When I first began teaching, I tried to have all my semester grades turned in before commencement, so that I could enjoy a sense of closure as I sat there in my academic regalia and watched graduating students stride down the field house aisle and into their future. These days, I don’t even bother to try to hit that deadline. I’m so slow and tired by the end of the academic year; I can’t push myself hard enough to make it. Instead, I usually stumble along right up to the Wednesday after commencement weekend, when the registrar insists we turn in our final grades.
I suppose I have simply gotten used to unfinished business. As more academic years slide past and pile up behind me, I have less a sense of closure in May than a sense of constant motion. Even this year, when two of my own children are graduating—one from high school and one from middle school—I’m having a hard time savoring the moment. It all seems to be flying past me in a blur.
Perhaps this is why Psalm 90 has been on my mind, a psalm about the passage of time, the ephemerality of life. For God, a thousand years are like a day, and our little human lives are quick as a breath and no more substantial. Humbled by this reflection, the psalmist pleads, “Teach us to number our days aright, that we may gain a heart of wisdom.” Teach us how very small we are. Melt our self-importance away in the light of divine perspective.
I’ve always loved how this psalm ends. At first glance, it seems to shift topics. “May the favor of the Lord our God rest upon us; establish the work of our hands for us—yes, establish the work of our hands.” Where does work come into this? After meditating on the brevity and sorrows of life, now we’re talking about the “work of our hands”?
Yes. Exactly. This is how we make meaning out of years “whose span is but trouble and sorrow, for they quickly pass, and we fly away.” We busy ourselves with “the work of our hands.” That’s what the favor of the Lord looks like: something to do in life, a meaningful task. The Hebrew word for work is very general—it simply means “activities” or “deeds,” not only tasks at work or home but all our interactions with others, all the ways we weave ourselves into the world.
Whatever it is we do, though, our business will always be unfinished.

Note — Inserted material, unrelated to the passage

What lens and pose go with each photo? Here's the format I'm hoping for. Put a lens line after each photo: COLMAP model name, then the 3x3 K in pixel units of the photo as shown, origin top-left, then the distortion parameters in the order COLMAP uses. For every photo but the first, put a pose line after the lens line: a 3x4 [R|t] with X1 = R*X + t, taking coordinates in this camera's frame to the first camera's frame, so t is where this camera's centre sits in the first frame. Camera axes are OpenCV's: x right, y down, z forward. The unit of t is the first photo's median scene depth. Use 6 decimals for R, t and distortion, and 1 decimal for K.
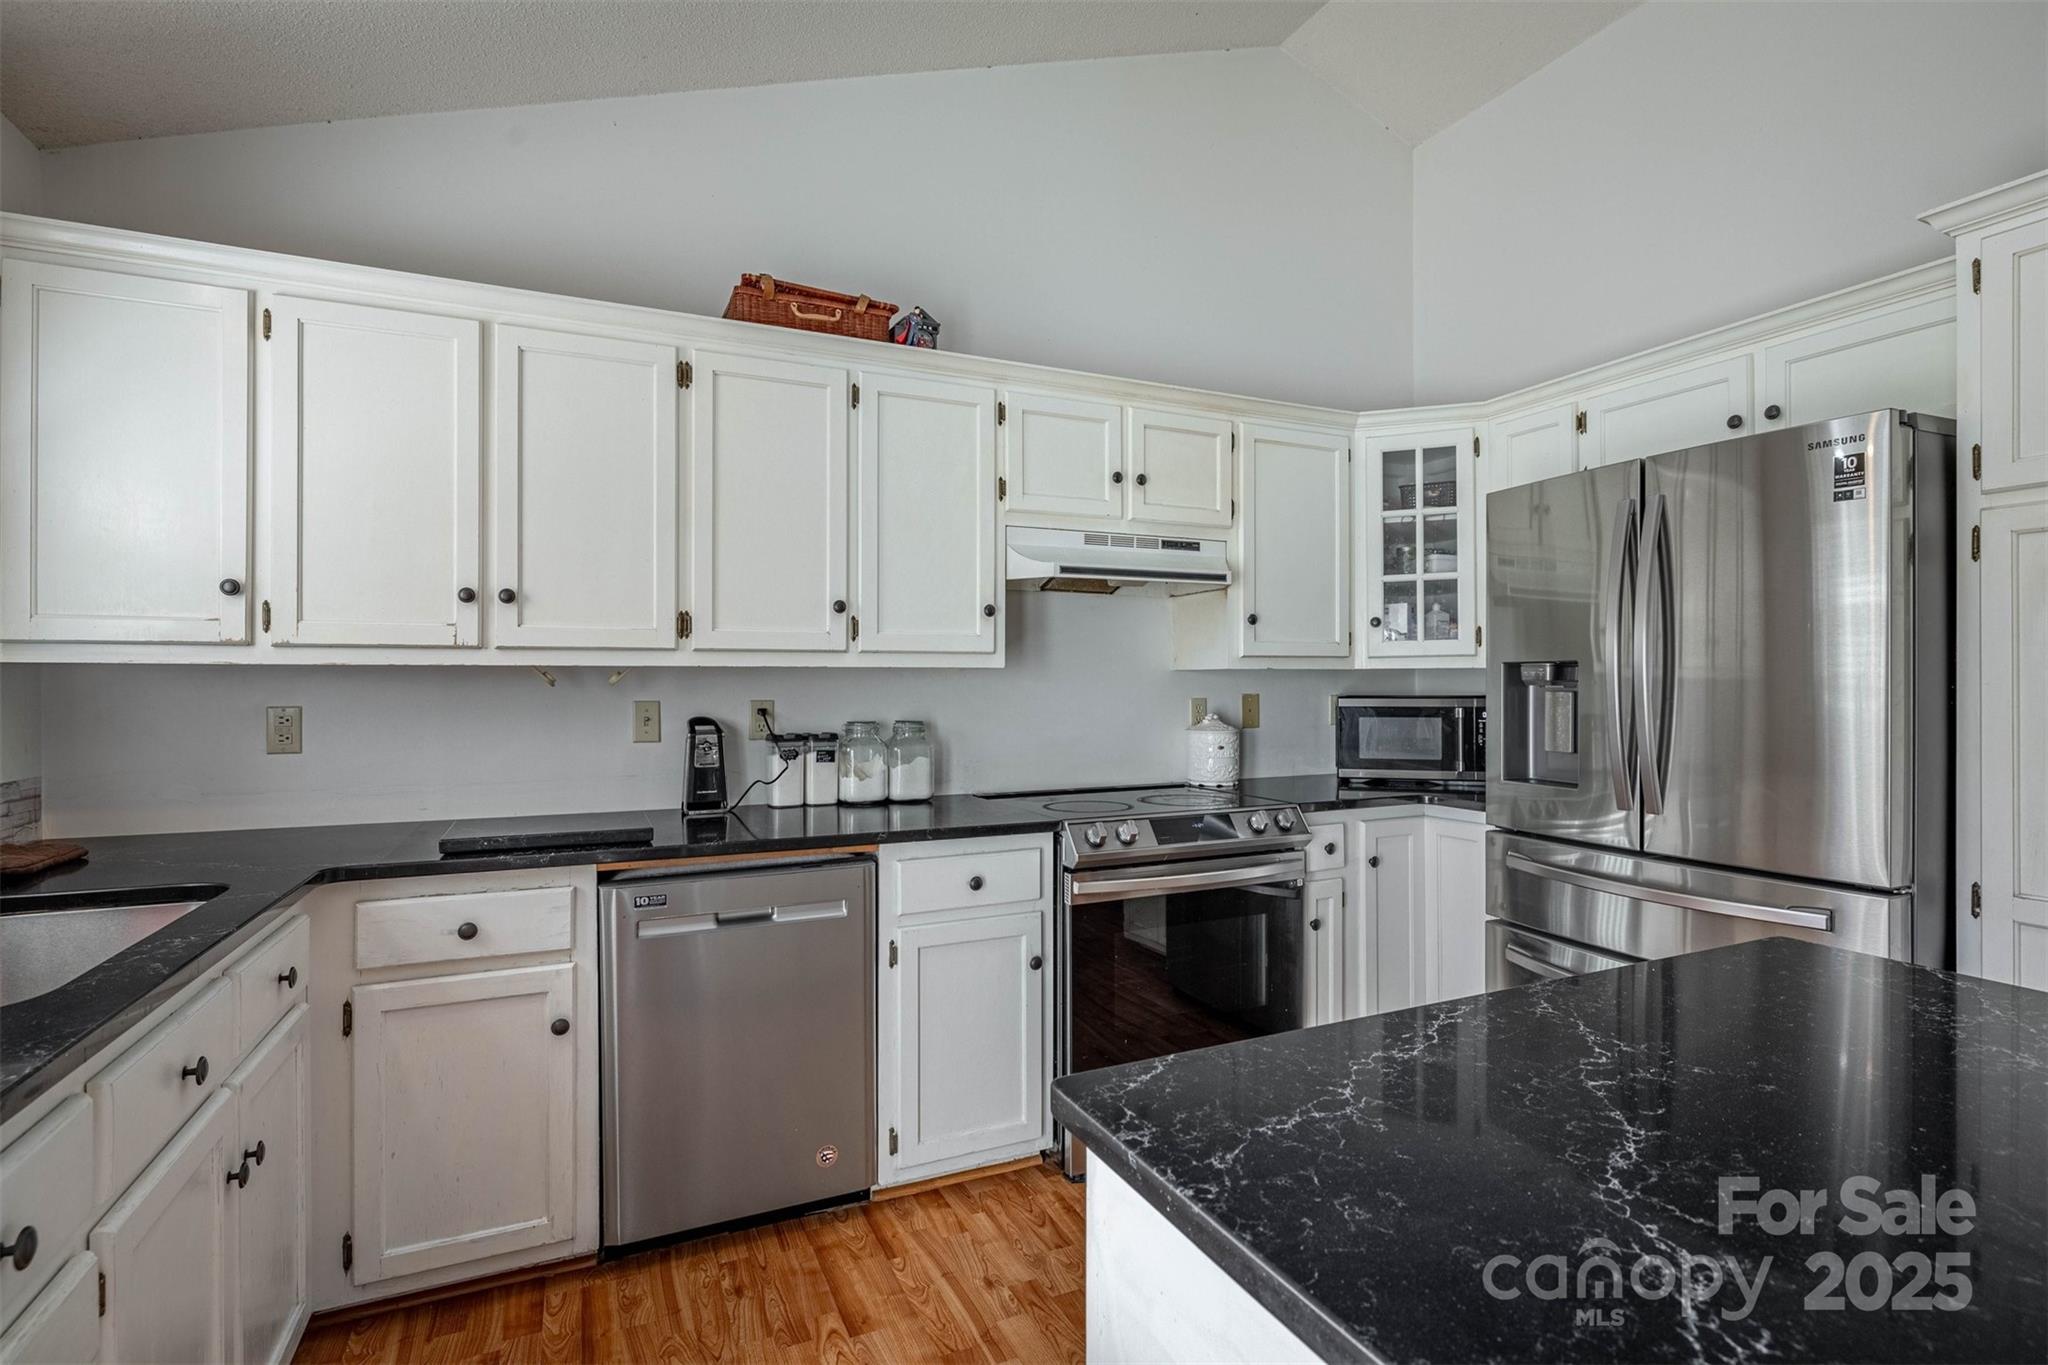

I think of this as I close the books on one semester and notice another one appearing the horizon. I think of this as our graduates move on, so many papers and projects behind them and so much life ahead of them. I think of this as a parent, as I wonder if I’ve done enough and taught my children enough and equipped them with everything they need for the next stage.

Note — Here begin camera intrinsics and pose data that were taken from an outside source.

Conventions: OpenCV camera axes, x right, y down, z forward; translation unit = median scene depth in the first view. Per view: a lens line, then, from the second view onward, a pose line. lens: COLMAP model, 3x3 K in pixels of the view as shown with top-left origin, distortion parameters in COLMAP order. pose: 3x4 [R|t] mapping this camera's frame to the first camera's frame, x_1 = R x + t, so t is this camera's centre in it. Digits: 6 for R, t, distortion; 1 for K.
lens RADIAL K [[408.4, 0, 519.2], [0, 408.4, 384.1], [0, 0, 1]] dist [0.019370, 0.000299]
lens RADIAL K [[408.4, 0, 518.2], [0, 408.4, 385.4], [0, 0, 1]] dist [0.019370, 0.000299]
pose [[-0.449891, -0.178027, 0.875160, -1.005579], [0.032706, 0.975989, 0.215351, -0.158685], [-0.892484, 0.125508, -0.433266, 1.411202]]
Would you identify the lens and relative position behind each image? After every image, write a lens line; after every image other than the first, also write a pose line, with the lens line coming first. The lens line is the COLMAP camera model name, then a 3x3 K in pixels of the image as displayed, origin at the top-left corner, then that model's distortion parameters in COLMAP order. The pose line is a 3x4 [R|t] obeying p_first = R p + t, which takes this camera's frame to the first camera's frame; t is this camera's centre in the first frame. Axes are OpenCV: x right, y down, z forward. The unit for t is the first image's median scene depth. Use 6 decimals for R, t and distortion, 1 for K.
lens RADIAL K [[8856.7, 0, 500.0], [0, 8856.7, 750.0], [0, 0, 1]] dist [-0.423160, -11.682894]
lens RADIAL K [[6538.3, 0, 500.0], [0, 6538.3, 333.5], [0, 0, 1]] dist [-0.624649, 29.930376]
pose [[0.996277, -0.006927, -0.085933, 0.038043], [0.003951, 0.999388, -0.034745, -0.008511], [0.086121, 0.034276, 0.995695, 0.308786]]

The answer to that, of course, is no. That is why we need the prayer at the end of this psalm, and we need to pray it twice: “Establish, yes, establish.” The favor of the Lord looks like work, but the outcome of that work is the Lord’s. We cannot ever do enough, and we cannot know what the work of our hands will mean to others, not fully. That is in the hands of God.
In the end, this is a psalm about letting go in trust. So hard to do, but what choice do we have? We can only try to be faithful, and then let go with a prayer: “May the favor of the Lord rest upon us.”